##### Exercise material #####

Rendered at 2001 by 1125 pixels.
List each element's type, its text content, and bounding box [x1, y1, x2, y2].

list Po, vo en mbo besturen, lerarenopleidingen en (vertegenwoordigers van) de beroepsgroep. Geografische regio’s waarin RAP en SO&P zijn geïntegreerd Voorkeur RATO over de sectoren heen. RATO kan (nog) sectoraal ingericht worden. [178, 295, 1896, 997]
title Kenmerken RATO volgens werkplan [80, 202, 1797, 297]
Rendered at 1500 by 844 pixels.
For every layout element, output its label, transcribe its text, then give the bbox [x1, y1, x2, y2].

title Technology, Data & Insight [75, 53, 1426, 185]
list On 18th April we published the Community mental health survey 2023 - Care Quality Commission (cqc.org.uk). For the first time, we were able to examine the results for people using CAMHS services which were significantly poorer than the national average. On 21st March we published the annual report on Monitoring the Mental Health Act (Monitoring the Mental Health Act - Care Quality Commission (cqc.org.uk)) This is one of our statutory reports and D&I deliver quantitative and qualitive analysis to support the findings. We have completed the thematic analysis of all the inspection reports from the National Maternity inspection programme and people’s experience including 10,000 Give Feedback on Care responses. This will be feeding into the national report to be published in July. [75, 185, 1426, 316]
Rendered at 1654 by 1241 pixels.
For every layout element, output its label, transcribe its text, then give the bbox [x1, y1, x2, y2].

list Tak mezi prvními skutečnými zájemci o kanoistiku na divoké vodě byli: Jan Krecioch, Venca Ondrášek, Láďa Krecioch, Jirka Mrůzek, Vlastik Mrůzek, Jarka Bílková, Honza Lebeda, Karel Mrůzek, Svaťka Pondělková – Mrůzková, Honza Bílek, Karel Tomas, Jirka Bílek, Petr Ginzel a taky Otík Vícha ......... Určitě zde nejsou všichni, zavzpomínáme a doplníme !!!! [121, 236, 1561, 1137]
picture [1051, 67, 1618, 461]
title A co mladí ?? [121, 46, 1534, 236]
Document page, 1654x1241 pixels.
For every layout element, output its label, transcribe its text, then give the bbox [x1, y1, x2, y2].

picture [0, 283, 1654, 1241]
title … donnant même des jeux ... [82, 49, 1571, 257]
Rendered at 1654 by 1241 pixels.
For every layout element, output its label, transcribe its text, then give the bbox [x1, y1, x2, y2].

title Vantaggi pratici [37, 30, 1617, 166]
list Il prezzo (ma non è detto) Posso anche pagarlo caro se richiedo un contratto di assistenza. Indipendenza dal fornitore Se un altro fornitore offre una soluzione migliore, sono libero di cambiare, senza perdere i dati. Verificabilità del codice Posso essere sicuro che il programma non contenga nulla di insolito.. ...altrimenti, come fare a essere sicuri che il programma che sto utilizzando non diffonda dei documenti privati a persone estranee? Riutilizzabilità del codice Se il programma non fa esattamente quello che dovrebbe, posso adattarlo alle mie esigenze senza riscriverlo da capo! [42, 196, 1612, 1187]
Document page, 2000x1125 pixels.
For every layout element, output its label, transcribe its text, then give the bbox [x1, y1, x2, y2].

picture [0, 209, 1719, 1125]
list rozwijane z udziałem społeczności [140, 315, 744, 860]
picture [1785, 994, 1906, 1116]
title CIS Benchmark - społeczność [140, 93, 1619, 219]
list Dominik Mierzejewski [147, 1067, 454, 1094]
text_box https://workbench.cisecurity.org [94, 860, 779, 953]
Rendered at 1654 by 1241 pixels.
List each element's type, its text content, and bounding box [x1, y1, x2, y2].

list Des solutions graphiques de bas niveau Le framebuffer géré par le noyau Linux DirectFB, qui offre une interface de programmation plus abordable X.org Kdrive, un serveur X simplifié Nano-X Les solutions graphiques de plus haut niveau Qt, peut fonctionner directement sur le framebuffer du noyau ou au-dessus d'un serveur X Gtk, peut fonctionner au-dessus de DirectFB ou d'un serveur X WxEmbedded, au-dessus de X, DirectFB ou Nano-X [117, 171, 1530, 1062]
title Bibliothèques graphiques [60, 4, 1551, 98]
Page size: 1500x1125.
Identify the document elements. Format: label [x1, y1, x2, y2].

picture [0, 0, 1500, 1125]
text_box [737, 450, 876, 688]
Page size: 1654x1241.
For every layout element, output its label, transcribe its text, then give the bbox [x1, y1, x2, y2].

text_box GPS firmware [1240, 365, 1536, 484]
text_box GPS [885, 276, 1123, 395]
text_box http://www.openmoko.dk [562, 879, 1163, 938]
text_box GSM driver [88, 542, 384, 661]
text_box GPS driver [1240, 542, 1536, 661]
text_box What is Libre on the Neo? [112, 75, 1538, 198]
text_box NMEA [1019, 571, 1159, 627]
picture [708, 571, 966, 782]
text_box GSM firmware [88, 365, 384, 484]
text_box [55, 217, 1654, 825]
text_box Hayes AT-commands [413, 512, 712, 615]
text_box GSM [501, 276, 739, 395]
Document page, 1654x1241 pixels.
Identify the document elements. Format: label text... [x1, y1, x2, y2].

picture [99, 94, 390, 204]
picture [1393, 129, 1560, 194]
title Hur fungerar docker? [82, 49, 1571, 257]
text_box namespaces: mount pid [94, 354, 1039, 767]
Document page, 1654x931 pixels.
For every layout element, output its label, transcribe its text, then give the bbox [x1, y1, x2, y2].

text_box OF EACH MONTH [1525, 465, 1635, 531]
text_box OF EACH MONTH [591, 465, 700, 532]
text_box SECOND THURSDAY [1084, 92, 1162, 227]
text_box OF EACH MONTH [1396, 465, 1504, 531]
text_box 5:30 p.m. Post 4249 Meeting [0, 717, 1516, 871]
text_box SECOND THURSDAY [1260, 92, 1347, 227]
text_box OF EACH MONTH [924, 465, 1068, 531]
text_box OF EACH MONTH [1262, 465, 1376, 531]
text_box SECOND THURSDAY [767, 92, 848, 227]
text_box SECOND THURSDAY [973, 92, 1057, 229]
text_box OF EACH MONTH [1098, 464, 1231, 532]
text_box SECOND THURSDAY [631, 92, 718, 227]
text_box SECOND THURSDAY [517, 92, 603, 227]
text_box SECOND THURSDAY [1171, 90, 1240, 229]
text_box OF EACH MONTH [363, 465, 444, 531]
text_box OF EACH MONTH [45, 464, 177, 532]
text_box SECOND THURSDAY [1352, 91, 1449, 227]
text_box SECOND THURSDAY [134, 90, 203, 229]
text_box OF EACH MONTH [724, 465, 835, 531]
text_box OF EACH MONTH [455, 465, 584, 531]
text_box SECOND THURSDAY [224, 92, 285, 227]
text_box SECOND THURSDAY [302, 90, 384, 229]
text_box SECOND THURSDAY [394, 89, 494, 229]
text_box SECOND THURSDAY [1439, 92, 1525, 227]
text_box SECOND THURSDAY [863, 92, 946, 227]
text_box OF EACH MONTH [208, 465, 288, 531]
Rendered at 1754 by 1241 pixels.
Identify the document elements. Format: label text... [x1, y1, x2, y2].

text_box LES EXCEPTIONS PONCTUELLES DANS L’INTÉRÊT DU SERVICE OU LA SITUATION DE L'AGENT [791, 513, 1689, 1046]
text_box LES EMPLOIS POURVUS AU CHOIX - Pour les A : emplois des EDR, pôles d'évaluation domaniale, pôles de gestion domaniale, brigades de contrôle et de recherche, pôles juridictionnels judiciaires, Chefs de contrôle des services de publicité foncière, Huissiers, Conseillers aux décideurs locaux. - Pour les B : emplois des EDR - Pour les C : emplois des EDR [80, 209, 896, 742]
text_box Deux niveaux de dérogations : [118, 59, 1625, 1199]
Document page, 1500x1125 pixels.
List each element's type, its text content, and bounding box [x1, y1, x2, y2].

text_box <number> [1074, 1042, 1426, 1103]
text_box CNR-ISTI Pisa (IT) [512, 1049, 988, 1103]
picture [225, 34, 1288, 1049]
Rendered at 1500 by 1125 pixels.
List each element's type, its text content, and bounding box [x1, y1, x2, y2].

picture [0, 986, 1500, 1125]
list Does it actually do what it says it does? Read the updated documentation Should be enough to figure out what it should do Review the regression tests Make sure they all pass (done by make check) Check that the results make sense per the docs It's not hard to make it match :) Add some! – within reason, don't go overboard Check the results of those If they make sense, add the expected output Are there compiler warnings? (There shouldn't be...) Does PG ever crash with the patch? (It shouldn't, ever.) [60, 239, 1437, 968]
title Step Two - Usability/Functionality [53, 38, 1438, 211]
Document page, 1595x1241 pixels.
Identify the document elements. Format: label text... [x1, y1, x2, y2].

#####

**Aim:** Retype the stored items from the line with "Document page, 2000x1125 pixels." to the line with "text_box https://workbench.cisecurity.org [94, 860, 779, 953]", keeping every character unchanged.

**Response to the task:**
Document page, 2000x1125 pixels.
For every layout element, output its label, transcribe its text, then give the bbox [x1, y1, x2, y2].

picture [0, 209, 1719, 1125]
list rozwijane z udziałem społeczności [140, 315, 744, 860]
picture [1785, 994, 1906, 1116]
title CIS Benchmark - społeczność [140, 93, 1619, 219]
list Dominik Mierzejewski [147, 1067, 454, 1094]
text_box https://workbench.cisecurity.org [94, 860, 779, 953]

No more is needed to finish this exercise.